Had a Doctor for a customer that added an X-ray machine to his practice. That equipment needed a 3 phase service, so we ended up with 120/240 single phase service and a 120/240 3 phase 4 wire service to the same building.
Another contractor ended up doing something similar on a truck stop remodel to keep from building a 400 amp 3 phase service. Built two 200 amp services like the example above and saved the owner some money.
You're on your own for "such as"
Few things are harder to put up with than the annoyance of a good example.
The handhook expands on that; "For different applications, such as different rate schedules, this requirement allows a second service for supplying a second meter on a different rate. Curtailable loads, interruptible loads, electric heating, and electric water heating are examples of loads that may be on a different rate."
I am not sure why that needs another service (they can simply split the metering after the drop) but since this is a utility decision it is really out of our hands. Another place I could see 2 services is if the primary loads come in on a medium voltage drop with customer owned transformer and they want some 240 for their firepump. I did see that once. I think the emergency panels ran off that too, with transfer equipment to the genny, but it was a while ago so I am not sure about that.

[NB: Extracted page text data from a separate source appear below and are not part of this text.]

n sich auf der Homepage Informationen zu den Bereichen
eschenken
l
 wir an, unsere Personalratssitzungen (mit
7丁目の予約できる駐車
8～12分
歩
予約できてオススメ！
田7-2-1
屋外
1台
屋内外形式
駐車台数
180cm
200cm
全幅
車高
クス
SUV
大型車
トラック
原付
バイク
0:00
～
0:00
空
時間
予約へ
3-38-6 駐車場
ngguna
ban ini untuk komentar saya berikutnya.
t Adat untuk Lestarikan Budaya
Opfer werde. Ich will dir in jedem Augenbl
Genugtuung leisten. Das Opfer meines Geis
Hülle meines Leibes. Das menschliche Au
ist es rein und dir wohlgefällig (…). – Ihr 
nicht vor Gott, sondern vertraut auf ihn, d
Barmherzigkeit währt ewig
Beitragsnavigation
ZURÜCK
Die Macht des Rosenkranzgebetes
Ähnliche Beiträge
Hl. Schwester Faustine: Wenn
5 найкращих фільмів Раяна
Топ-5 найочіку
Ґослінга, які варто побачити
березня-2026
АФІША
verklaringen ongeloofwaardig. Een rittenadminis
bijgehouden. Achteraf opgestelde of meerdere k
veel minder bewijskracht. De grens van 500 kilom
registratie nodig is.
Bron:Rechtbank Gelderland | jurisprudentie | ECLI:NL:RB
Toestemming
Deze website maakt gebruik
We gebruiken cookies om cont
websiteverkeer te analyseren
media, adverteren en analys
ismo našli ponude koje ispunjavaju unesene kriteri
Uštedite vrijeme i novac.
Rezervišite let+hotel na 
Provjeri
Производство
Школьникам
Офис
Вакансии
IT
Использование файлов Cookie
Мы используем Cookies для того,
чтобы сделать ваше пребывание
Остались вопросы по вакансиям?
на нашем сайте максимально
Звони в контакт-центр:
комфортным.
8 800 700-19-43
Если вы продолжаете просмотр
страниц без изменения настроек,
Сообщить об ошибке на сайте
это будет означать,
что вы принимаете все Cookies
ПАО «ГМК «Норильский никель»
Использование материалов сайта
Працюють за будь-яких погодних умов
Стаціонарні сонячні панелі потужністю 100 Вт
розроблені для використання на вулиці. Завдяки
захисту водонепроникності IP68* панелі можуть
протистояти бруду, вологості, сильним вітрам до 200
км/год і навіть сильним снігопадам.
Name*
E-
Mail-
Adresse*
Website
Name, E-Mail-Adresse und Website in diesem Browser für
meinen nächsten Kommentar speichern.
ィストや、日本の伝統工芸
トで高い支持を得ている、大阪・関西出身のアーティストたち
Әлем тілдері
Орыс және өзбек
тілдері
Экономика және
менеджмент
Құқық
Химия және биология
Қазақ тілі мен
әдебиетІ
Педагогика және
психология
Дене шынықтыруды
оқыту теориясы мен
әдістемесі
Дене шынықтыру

Like in Toms post, I have a customer with a carpet/tile sales building with a 120/240 single phase service and they needed 480 3 phase 4 wire service to the same building for a granite cutting machine he was setting up to do counter tops.So I added the 2nd service to the place and located it on the opposite side of the building too. I asked for permission to add the 2nd service from the AHJ. I also placed plaques denoting the other service at each. shortcircuit
Any of the multiple service buildings I have been involved with have either needed additional capacity or it just did not make sense to bring all the power in on one side of the building only to have to bring 50% of the capacity across to the other side.
Sometimes it is truly multiple services other times multiple feeders.
We did a large refrigerated / mechanized warehouse with 7- 3000 amp 480 volt switch gears. I believe that one was feeders.
I was involved with a building in Somerville MA that had.
In the electric room
1- 4000 amp 208 service
1- 3000 amp 480 service
And up on the roof (13.8 KV up to the roof in concrete encasement)
3- 3000 amp 480 services.
Bob Badger Construction & Maintenance Electrician Massachusetts
Re: 230-2(d) it is fairly common to see older industrial buildings in our city that have 120/240/1ph or 24/3 delta; with additional 120/208/3 or 277/480/3 added for the requirements of the current business occupying the space. Now that I work for the city Fire Dept. I really see a lot more of the reason for 230-2; especially 230-2 (e). In a fire emergency, the Fire dept. will kill the power prior to fire suppression. If there are multiple services with PERMANENT signage (not to be confused with felt pen labeling), they can ID all the services, at night, in smoke, and successfully kill all the power. Better still: One service point-multiple voltage/phase as required, all in one place, all clearly labeled with PERMANENT SIGNS. Even better still: Upgrade service; with feeders & XFormers's for lower voltages and single phase. It's only money, but cheap safety. It's liable to be more efficient power distribution, with consequent lower electric bills. Additional comment about labeling: CA Fire Code (2000 UFC) art. 85-requires Electrical Rooms and Mains to be labeled with legible and plainly visble signs (see "at night, in smoke" above. Thanks for all the inputs, on all the NEC issues, all of you; I learn something every day.